Neue gesetzliche Mindestanforderungen

Nach langer Bearbeitungszeit hat das Bundesministerium für Ernährung und Landwirtschaft (BMEL) das neue Gutachten über die Mindestanforderungen an die Haltung von Säugetieren nun endlich veröffentlicht. Dieses neue Gutachten löst die vorherige Version von 1996 ab und wartet direkt im Abschnitt I mit einer grundlegenden Änderung auf:

2. Der Anwendungsbereich dieses Gutachtens umfasst grundsätzlich die Haltung aller im Gutachten behandelten Säugetiere wildlebender Arten sowie in den Kapiteln benannte domestizierte Formen, insbesondere in privaten Haushalten. (BMEL 2014, S. 9)

 

Nachdem private Halter_innen, wie von mir noch vor einigen Jahren erklärt, in vielen Fällen keine gesetzlichen Mindestmaße einzuhalten hatten und einzig das Tierschutzgesetz als rechtliche Interpretationsgrundlage hatten, dient nun das neue Gutachten als Orientierungsgrundlage. Was heißt dies also für die Arten die häufig privat gehalten werden?

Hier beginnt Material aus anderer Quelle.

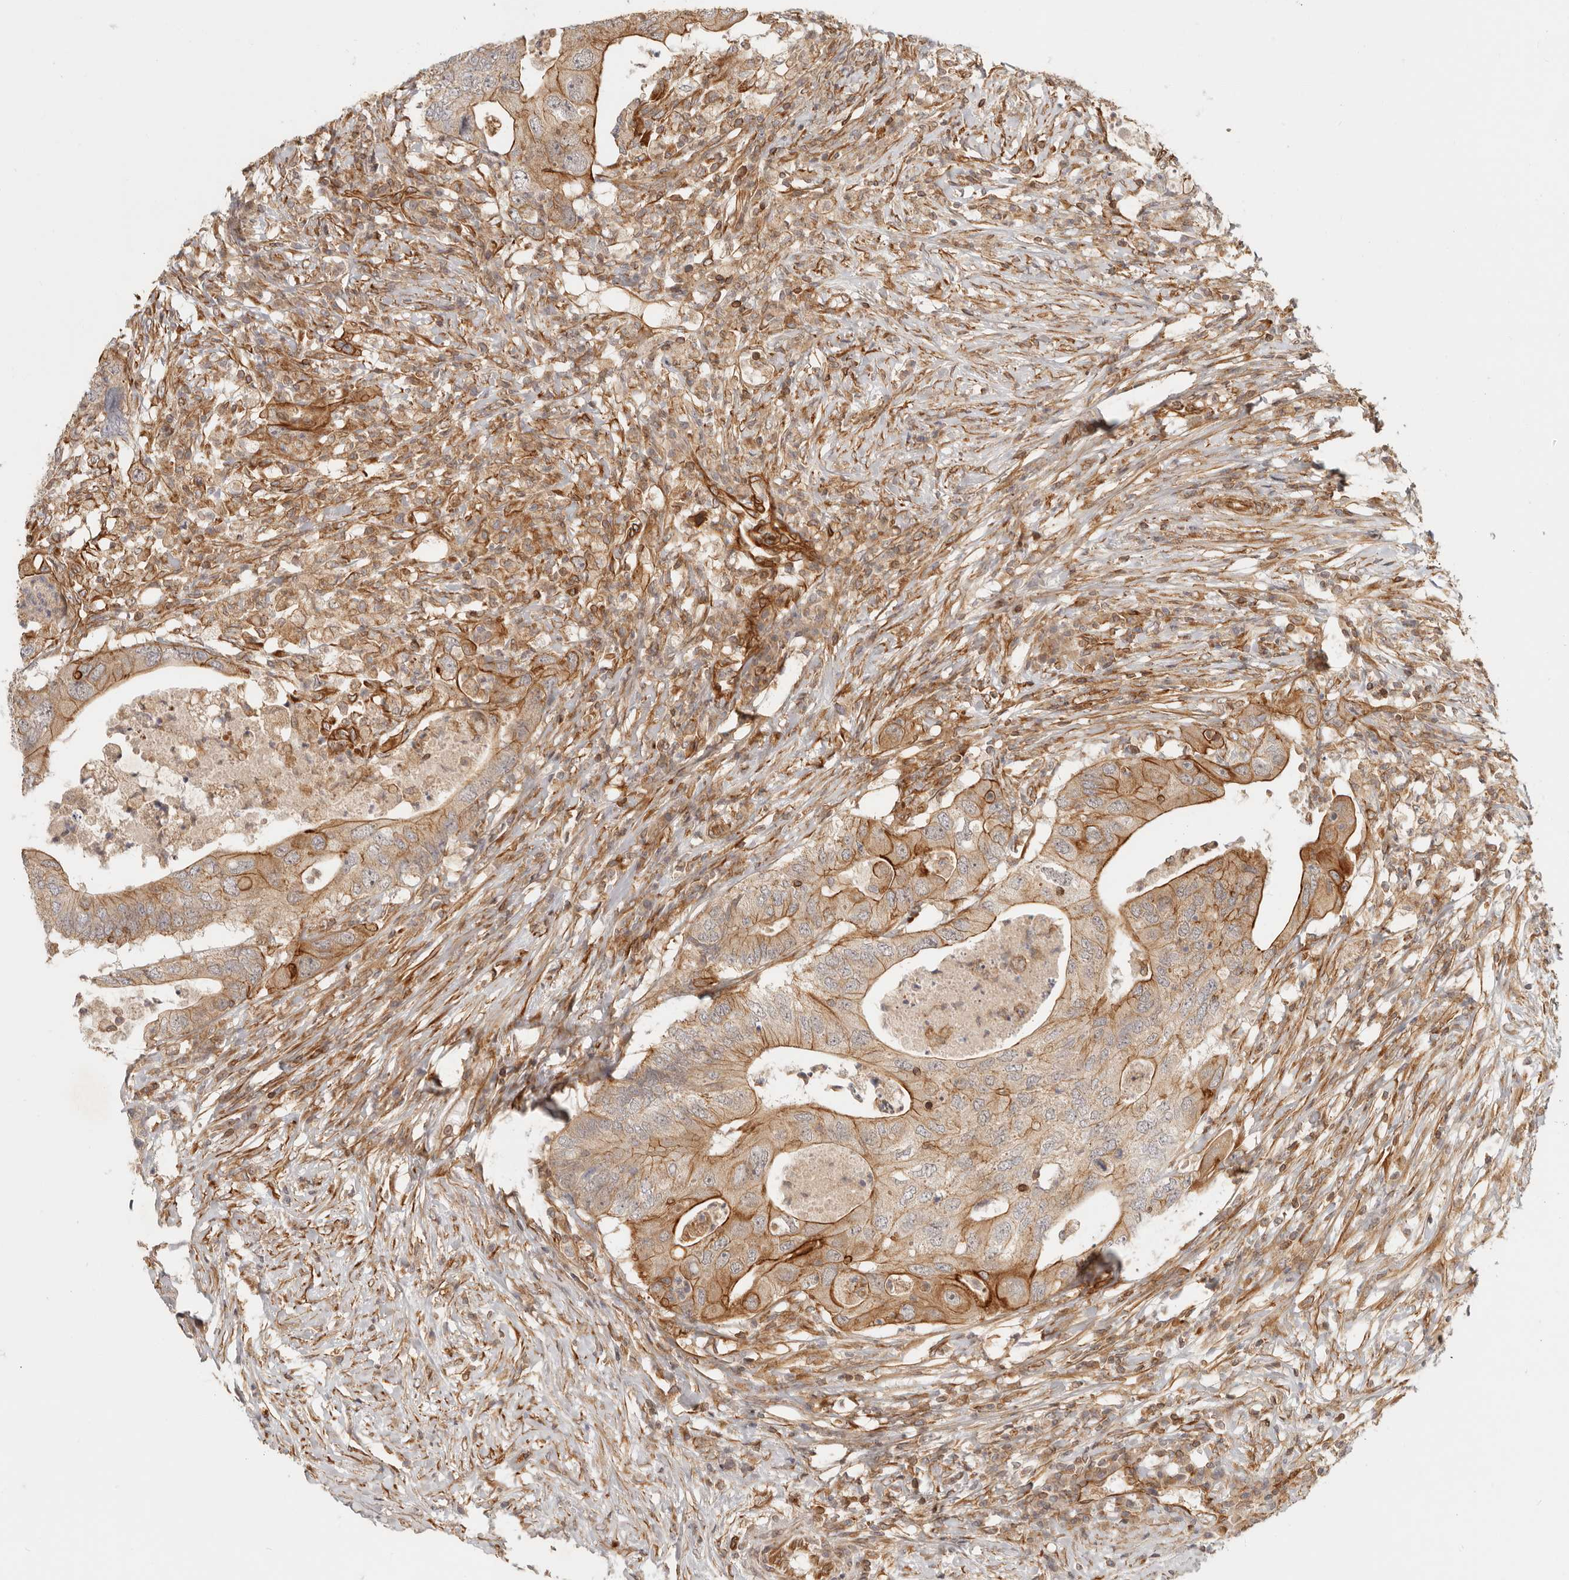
{"staining": {"intensity": "moderate", "quantity": ">75%", "location": "cytoplasmic/membranous"}, "tissue": "colorectal cancer", "cell_type": "Tumor cells", "image_type": "cancer", "snomed": [{"axis": "morphology", "description": "Adenocarcinoma, NOS"}, {"axis": "topography", "description": "Colon"}], "caption": "This is a histology image of immunohistochemistry staining of adenocarcinoma (colorectal), which shows moderate positivity in the cytoplasmic/membranous of tumor cells.", "gene": "UFSP1", "patient": {"sex": "male", "age": 71}}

Neben simplen Linealangaben zu Gehegeabmessungen finden in dem Gutachten auch weitere Hinweise zu Gehegeeinrichtung und -begrenzung, klimatischen und Haltungsansprüchen, Tierbestandsmanagement, Ernährung und Pflege. Auf diese wird hier jedoch nicht eingegangen, sondern lediglich der Platzbedarf bzw. gesetzliche Mindestmaße besprochen.

 

Dass das neue Gutachten seine Schwächen hat, zeigt sich nicht nur während des Lesens des Hauptteils sondern auch in den Differenzprotokollen verschiedener Interessensvertretungen im Anhang. Aber dazu komme ich weiter unten.

IV.2 Beutelrattenartige

Für Kurzschwanz-Zwergopossums gilt von nun an:

"Spitzmaus- oder Zwergbeutelratten benötigen mindestens 0,5 m² und 0,5 m³ (Höhe mindestens 1 m) für 1 Tier. Für die Haltung von 2 Tieren ist eine Vergrößerung der Fläche um mindestens 50% vorzusehen" (S. 30)

Kurzschwanz-Zwergopossum (Monodelphis domestica)
Kurzschwanz-Zwergopossum (Monodelphis domestica)

IV.15 Nagetiere

15.4 Mäuseartige (und wohl versehentlich auch Degus)

Der Raumbedarfbezieht sich auf die Mindestmaße für die Haltung von ein bis zwei Tieren. Bei Gruppenhaltung sind für jedes weitere erwachsene Tier 20% der Fläche hinzuzurechnen.

Kleine Mäuse und Hamster mindestens 0,3 m² 
z. B. kleine Rennmäuse (Gerbillus, Dipodillus), Zwergstachelmaus (Acomys spinosissimus), Eurasische Zwergmaus (Micromys minutus), Kaktusmaus (Peromyscus eremicus), Hirschmaus (Peromyscus maniculatus), Zwerghamster (Phodopus).

 

Mittelgroße Mäuse und Hamster mindestens 0,5 m²

z. B. Steppenlemming (Lagurus lagurus), Streifengrasmäuse (Lemniscomys), Wühlmäuse (Arvicolinae), Goldhamster (Mesocricetus auratus), Grasratten (Arvicanthis), mittlere Rennmäuse wie Mongolische Rennmaus (Meriones unguiculatus), Stachelmäuse (Acomys)

 

Große Mäuse mindestens 0,75 m²

z. B. große Rennmäuse wie Persische Rennmaus (Meriones persicus) und Fette Sandratte (Psammomys obesus)

 

Springmäuse mindestens 1 m²
z. B. Wüstenspringmäuse (Dipodinae) und Pferdespringer (Allactaginae).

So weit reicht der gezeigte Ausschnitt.